Directions for this task: Give only the number of lines in the listing below that contain the string "vietnes". Case counts.

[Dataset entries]

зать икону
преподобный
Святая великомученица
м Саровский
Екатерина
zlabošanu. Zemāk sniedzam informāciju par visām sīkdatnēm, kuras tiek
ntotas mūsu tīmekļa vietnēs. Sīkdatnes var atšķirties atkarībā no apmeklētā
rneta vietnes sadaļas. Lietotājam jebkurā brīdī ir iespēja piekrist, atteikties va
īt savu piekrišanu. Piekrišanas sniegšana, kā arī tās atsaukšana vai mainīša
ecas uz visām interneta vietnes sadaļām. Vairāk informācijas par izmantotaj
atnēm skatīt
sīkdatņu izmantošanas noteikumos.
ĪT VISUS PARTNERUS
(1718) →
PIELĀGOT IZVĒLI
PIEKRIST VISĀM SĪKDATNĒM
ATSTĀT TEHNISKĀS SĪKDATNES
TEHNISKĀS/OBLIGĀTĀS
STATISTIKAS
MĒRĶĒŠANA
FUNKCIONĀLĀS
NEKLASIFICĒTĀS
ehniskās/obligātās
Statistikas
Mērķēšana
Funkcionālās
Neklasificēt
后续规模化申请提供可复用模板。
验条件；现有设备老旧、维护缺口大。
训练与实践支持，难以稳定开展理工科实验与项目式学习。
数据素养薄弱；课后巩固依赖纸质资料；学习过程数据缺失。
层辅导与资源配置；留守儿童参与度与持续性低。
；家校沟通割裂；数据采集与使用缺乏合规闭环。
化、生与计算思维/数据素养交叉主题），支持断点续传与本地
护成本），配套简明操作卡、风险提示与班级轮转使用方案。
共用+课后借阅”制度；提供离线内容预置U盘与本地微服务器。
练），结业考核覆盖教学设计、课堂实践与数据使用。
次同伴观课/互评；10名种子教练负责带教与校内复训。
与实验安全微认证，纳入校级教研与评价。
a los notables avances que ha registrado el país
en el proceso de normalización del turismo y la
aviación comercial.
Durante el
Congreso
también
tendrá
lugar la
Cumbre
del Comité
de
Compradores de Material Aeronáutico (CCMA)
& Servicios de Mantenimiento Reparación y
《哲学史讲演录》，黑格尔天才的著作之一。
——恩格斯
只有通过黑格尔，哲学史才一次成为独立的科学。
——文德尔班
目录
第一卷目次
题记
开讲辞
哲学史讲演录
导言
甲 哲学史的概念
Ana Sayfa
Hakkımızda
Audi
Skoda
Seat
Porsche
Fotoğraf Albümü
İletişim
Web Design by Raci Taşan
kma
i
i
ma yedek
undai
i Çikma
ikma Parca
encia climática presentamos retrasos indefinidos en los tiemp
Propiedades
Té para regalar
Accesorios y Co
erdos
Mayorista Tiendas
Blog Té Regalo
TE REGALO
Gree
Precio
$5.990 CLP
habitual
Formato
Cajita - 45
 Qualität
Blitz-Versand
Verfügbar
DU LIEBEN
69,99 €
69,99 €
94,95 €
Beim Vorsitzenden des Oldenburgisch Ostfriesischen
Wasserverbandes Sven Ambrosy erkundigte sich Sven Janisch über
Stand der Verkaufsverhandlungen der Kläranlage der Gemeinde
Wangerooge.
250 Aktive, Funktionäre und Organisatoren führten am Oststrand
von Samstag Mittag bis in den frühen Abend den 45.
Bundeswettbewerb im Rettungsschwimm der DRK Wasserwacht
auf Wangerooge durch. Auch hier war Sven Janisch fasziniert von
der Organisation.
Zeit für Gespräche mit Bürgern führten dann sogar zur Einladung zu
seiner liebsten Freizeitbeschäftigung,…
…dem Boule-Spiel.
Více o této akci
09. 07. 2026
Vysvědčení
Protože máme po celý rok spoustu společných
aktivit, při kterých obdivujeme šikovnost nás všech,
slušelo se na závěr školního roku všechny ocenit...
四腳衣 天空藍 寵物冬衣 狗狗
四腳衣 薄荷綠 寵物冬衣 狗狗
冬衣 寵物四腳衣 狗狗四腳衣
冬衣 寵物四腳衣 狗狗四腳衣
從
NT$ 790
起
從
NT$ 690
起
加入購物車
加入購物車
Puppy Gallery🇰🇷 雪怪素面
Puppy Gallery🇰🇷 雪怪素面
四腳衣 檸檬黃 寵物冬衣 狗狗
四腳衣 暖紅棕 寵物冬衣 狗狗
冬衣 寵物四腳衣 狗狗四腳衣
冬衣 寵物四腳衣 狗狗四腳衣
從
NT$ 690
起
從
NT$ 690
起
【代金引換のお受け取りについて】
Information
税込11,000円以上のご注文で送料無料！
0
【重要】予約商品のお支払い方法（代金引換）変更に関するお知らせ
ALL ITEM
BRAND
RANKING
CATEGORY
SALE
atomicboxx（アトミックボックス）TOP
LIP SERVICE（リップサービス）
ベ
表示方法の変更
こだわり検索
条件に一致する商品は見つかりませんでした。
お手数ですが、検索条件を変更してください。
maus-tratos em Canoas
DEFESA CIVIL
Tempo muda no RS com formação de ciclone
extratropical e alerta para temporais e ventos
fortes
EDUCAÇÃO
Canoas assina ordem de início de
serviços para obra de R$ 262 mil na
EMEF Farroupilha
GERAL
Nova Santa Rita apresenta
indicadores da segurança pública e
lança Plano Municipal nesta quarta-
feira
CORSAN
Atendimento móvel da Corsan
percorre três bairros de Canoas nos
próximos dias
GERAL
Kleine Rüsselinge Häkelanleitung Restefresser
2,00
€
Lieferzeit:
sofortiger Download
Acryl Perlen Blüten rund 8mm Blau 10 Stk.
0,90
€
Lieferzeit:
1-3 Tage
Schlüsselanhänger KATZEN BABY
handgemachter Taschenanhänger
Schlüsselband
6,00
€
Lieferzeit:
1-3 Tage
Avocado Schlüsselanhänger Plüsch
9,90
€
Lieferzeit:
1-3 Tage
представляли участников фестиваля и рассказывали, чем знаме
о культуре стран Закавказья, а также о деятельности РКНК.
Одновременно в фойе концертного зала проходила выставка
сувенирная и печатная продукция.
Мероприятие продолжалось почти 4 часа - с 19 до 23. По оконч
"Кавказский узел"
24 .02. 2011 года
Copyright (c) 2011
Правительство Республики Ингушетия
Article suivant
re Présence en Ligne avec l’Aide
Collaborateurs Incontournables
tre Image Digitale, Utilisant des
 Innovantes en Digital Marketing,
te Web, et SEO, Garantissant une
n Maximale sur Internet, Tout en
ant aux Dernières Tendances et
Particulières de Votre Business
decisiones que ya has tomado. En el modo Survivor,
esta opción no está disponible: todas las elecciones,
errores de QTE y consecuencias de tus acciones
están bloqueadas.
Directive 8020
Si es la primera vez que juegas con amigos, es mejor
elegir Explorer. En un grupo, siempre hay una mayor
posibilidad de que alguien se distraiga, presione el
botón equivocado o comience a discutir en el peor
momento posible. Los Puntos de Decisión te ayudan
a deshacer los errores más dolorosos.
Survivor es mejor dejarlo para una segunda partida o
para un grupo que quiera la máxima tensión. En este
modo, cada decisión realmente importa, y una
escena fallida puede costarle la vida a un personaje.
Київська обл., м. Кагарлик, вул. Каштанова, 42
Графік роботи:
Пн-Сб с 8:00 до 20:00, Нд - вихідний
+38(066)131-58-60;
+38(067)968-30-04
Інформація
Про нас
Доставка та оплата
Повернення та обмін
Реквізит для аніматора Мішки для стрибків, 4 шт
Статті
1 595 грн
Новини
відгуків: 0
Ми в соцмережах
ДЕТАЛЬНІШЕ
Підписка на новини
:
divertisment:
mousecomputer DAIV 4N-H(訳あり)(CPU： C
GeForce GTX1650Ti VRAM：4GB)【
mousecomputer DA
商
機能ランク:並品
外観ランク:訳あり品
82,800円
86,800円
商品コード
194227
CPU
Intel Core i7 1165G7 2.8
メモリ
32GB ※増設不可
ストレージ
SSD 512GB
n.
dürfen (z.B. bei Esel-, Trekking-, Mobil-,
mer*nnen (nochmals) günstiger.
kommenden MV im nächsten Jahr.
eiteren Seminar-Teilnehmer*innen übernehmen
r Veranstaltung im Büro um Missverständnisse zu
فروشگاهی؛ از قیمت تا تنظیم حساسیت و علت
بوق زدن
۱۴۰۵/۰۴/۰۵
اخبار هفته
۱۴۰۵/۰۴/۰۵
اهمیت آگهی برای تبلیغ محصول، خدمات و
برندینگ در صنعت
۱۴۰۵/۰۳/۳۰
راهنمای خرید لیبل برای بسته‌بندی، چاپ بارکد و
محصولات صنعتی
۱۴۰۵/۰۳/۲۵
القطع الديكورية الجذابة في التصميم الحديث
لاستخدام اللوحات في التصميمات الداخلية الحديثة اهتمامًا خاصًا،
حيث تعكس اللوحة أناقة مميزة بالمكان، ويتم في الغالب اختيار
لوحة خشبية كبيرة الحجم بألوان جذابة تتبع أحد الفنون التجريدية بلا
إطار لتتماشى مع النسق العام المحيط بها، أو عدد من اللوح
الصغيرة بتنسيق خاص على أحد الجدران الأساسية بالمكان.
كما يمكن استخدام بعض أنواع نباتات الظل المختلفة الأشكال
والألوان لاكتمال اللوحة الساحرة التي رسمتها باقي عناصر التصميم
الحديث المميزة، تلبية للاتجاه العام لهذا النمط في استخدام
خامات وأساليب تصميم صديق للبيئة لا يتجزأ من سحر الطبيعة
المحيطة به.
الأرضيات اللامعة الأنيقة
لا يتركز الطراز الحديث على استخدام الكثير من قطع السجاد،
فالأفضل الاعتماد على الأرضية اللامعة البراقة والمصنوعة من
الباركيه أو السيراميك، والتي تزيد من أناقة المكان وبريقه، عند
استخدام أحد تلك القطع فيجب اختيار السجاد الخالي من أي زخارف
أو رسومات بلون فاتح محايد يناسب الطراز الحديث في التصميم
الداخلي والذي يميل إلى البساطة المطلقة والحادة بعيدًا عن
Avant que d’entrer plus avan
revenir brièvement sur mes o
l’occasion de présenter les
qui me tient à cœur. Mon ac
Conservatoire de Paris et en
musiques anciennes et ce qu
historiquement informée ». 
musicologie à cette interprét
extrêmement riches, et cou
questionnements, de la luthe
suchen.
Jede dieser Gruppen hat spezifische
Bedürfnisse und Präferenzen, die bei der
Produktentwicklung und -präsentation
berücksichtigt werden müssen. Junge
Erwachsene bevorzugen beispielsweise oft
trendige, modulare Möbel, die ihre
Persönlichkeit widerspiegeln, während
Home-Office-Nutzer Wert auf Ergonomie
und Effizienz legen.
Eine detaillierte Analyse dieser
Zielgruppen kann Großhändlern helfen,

Written answer: 2